# Now *that* was seriously wierd!!



## fenwoman (Apr 15, 2008)

I was outside this morning splitting a couple of logs for the rayburn, using the new log splitter thing my son got me to make it easier.
Anyway, I'd just stopped for a break when I heard a thump on the scullery roof. I looked up to find Sam, one of my ferrets. He was all wet and manky and the loudness of the thump and his condition, told me that he'd actually come off the main house roof some 6 foot above the scullery roof. It's seemed he'd been in the guttering. The thing is. How did he get onto the roof of my cottage?????:gasp:
I got the stepladder and called him to me and he came right away. I checked him over and found him unharmed so I took him back indoors and upstairs. I let my ferrets out every morning and they have the run of the upstairs. They have a fab time chasing each other, getting on and in my bed and playing under the duvet. Both of the upstairs windows were closed and neither gives access to the main roof in any case so I am still completely baffled as to how he got up onto the roof. Unless he got down onto the roof.:idea:
The stairs door was open and I know that both ferrets like to come downstairs if they can. I always close the door as they knock all my plants off the windowsill and make a mess. However, Lupin, the upstairs cat, can operate the latch and open the door so I surmise this is what she did. Now, the only way out of this room, up to the roof is.........................................up the chimney:gasp:
However, he wasn't sooty at all. But then I rarely light the living room fire and swept it a month or so ago. There is a fireplace in the study upstairs but that is capped off . So, it really looks as though Sam had gone exploring, had actually climbed the brickwork in the chimney, all the way to the top, got onto the roof and ran about in the gutters before spotting me by the scullery, splitting logs, so dropped from the gutter, onto the roof to get to me and safety. When I think of what could have happened, my blood goes cold. Had h e come out of one chimney pot and gone down the other, he'd have gone all the way down behind the rayburn and I'd never have found him. Otherwise he might have gone around the guttering and fallen from the full roof height onto next doors concrete patio and been killed. Or jumped onto the sloping roof beneath my (closed) bedroom window and from there, into my garden or next door's garden and disappeared forever.
Thank goodness I play with them and have a bond with them. He must have been very scared and realised that mummy means safety.
Thank goodness I'm blonde as the grey hairs don't show as much and my lot are giving me more every day.


----------



## sarahc (Jan 7, 2009)

*ferrets in a pickle*

They get everywhere.I lost one and eventually scratching noises alerted me to the fact it had gone under the stairs and fell several feet through a hole in the floor boards.I lowered a string bag attached to a couple of dog leads through the hole and shone a torch down.When the ferret went on the bag I reeled it in,I was desperate that the ferret didn't vacate the bag.It hung on tight though and was winched to safty.Don't you find they are completely void of a sense of danger?


----------



## enola69 (Aug 27, 2008)

◆ **Exercise**
Write the next part of the ferret thread, starting after its final line. The records that follow come from a separate source and are unrelated to the ferret thread.

◆ **Source data**
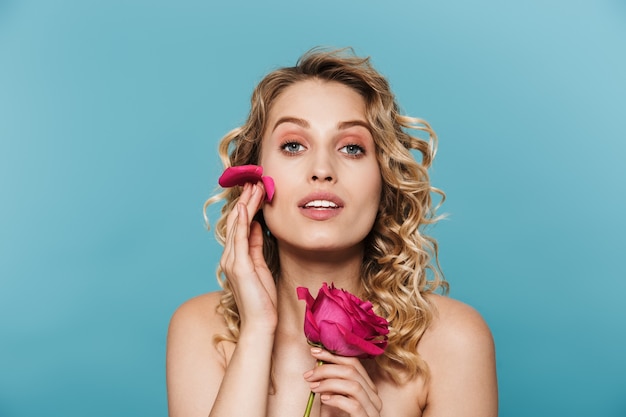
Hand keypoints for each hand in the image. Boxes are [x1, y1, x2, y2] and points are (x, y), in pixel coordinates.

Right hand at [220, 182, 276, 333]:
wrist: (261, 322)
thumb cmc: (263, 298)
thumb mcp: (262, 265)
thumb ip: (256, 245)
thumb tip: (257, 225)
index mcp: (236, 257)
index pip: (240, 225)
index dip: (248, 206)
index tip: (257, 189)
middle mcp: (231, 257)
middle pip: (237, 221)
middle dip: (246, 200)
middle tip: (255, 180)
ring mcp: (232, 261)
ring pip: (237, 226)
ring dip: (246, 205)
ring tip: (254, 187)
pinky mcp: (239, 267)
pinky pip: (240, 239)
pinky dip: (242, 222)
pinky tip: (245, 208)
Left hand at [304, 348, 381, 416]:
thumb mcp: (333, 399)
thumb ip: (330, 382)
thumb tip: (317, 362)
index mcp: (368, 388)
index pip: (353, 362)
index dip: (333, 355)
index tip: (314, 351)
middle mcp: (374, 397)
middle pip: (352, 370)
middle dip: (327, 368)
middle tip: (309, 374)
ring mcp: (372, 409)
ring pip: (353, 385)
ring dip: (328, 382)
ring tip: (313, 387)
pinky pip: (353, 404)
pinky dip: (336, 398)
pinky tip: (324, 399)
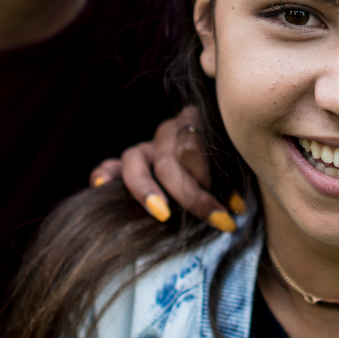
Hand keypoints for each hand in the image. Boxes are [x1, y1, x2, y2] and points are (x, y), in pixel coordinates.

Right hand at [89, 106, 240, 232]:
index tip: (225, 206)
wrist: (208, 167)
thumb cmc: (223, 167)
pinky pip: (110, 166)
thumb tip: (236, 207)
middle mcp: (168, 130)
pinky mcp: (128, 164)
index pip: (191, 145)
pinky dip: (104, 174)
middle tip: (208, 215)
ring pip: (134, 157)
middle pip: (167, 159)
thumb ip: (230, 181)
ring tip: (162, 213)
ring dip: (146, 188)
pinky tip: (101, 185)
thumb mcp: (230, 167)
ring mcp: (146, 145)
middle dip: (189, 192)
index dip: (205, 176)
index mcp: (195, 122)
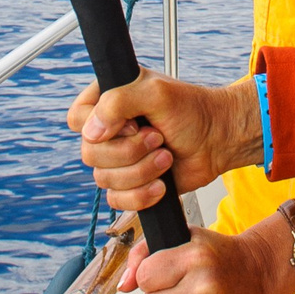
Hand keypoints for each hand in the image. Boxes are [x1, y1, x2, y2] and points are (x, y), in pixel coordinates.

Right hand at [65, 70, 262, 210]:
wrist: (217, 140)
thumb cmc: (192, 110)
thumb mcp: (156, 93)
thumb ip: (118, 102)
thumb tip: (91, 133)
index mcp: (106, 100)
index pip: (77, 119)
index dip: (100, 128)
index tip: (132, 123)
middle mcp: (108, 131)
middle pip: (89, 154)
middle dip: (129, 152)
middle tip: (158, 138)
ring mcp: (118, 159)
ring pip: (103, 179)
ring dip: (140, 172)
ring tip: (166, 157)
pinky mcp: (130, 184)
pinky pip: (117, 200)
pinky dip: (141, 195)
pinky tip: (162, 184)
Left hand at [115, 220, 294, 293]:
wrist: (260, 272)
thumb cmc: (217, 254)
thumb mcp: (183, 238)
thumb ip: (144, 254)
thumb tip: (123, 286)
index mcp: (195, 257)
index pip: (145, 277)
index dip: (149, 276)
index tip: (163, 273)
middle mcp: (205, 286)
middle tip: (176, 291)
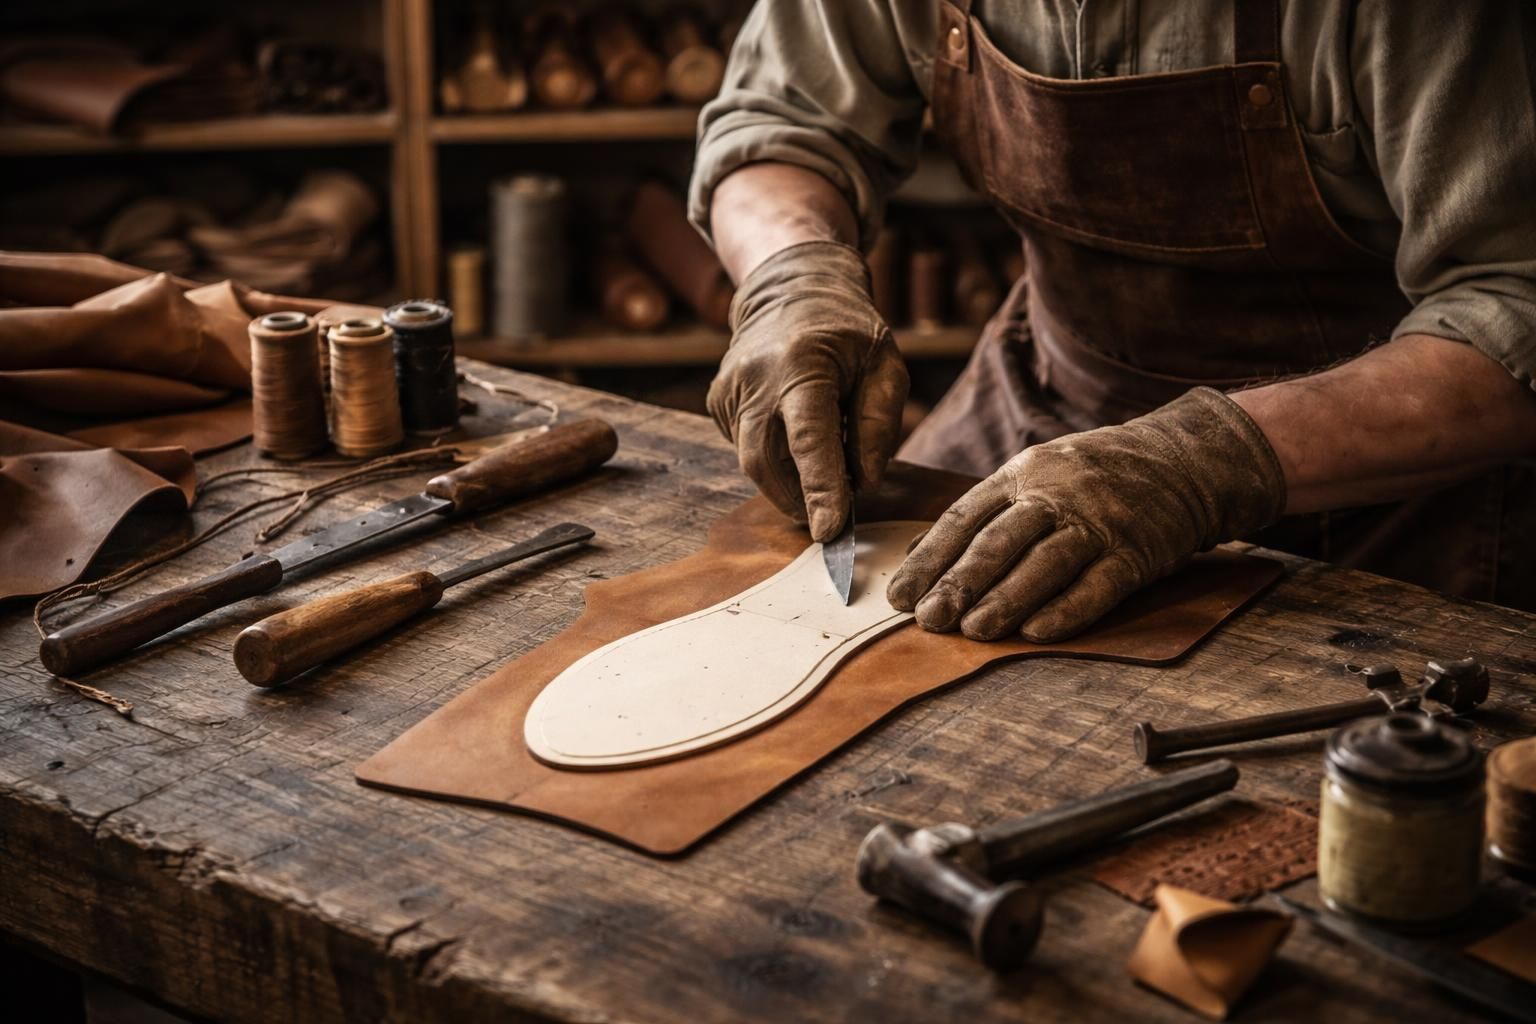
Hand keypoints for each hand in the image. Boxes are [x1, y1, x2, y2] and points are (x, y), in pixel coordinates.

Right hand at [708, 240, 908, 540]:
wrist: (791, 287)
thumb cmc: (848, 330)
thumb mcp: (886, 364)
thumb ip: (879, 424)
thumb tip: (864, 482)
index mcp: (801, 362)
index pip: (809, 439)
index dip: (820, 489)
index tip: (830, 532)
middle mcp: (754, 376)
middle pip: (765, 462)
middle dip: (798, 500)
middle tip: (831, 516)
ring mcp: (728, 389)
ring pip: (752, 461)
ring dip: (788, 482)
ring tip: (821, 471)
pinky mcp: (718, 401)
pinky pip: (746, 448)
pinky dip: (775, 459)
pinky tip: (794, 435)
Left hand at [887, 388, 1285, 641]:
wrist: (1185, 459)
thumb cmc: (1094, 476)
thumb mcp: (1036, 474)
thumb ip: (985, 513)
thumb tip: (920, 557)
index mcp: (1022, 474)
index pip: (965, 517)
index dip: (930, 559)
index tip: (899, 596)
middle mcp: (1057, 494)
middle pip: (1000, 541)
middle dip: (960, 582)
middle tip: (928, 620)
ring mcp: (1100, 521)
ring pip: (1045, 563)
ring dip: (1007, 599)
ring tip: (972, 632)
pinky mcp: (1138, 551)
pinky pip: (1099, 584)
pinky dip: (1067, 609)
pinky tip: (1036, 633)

◆ **Result below**
i was thinking chimney as I read the first bit. Is there a way you can block it off while you dont use it? I know my gran stuffs an old blanket up her chinmey as she does not use it. 

At least he is ok! The what ifs could have been horrible.


----------



## fenwoman (Apr 15, 2008)

enola69 said:


> i was thinking chimney as I read the first bit. Is there a way you can block it off while you dont use it? I know my gran stuffs an old blanket up her chinmey as she does not use it.
> 
> At least he is ok! The what ifs could have been horrible.


 Sadly because it is like a small inglenook it'd need more than a blanket to block it off. I'm getting a woodburner installed in a month or so so hopefully that'll do it. But they shouldn't have been downstairs in the first place. I'm going to have to put a latch on the door so the cat can't open it, then I won't have to worry about ferrets up chimneys.


----------



## enola69 (Aug 27, 2008)

I have visions of you having to stuff a whole bed up there!!

Pretty lucky ferret tho!


----------



## fenwoman (Apr 15, 2008)

enola69 said:


> I have visions of you having to stuff a whole bed up there!!
> 
> Pretty lucky ferret tho!


 Lucky ferret and lucky too that I'd decided to split logs by the scullery and not across the yard like I usually do.


----------



## fenwoman (Apr 15, 2008)

I was outside doinmg the goats and my hands were cold so I went upstairs to get some gloves. It struck me that it was awfully quiet up there given that Sam and Alex (the ferrets) were loose. I called them, and no little white faces peered around anything. I felt sick as I just knew where they were. I flew down the stairs and outside, and looked up, and there they were, 2 fat ferrets running around in the gutter. They were scared and looking for a way to escape. Kept looking down and realising that it was a long drop. I didn't call them nor make a sound as I didn't want them to try to get to me and fall. I shot down the path and dragged out my big ladders. I extended them and shoved them up the wall and with shaking knees, climbed up and up. I then realised that there is no way to get 2 squirmy ferrets, plus me, down the ladder again safely. I need both hands. So, standing 30 + feet up on wobbly ladder, I tucked my jumper into the top of my pants, and got first Alex and then Sam and shoved them down my jumoer and climbed back down again with them safe.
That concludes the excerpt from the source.